━━━ RECORDS FOR THIS TASK ━━━

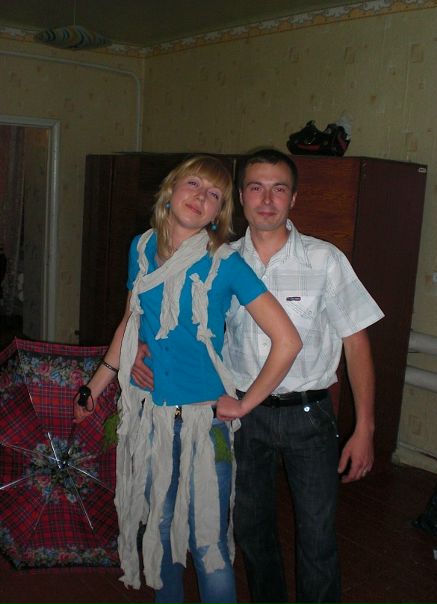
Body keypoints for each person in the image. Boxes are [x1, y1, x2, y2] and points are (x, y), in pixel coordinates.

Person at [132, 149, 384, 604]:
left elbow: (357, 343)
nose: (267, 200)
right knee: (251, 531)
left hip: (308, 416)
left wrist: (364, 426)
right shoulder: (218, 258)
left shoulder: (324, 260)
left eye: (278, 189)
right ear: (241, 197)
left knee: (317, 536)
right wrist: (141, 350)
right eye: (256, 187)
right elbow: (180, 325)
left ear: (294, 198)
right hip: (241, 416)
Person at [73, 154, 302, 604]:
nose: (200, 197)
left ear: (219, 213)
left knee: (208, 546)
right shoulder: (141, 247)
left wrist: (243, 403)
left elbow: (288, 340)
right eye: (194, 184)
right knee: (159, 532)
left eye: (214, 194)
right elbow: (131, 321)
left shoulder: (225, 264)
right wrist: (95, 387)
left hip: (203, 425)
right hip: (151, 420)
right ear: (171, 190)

━━━
━━━ RECORDS FOR THIS TASK ━━━

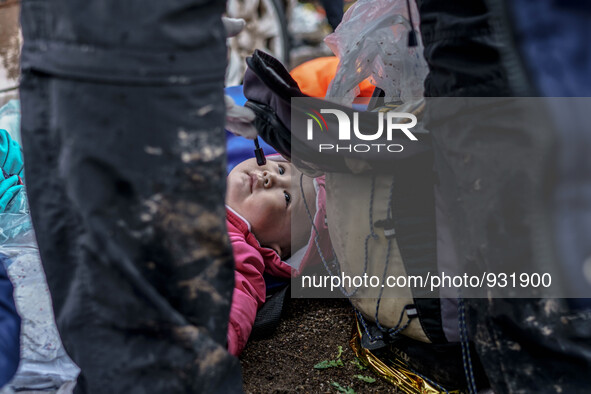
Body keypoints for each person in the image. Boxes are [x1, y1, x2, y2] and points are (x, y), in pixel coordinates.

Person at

━━━

_ABOUT THIS EXERCISE_
Work out how many lines of the listing above include "knee". Answer with the number and nothing more.

_OUTPUT OF THE TASK_
4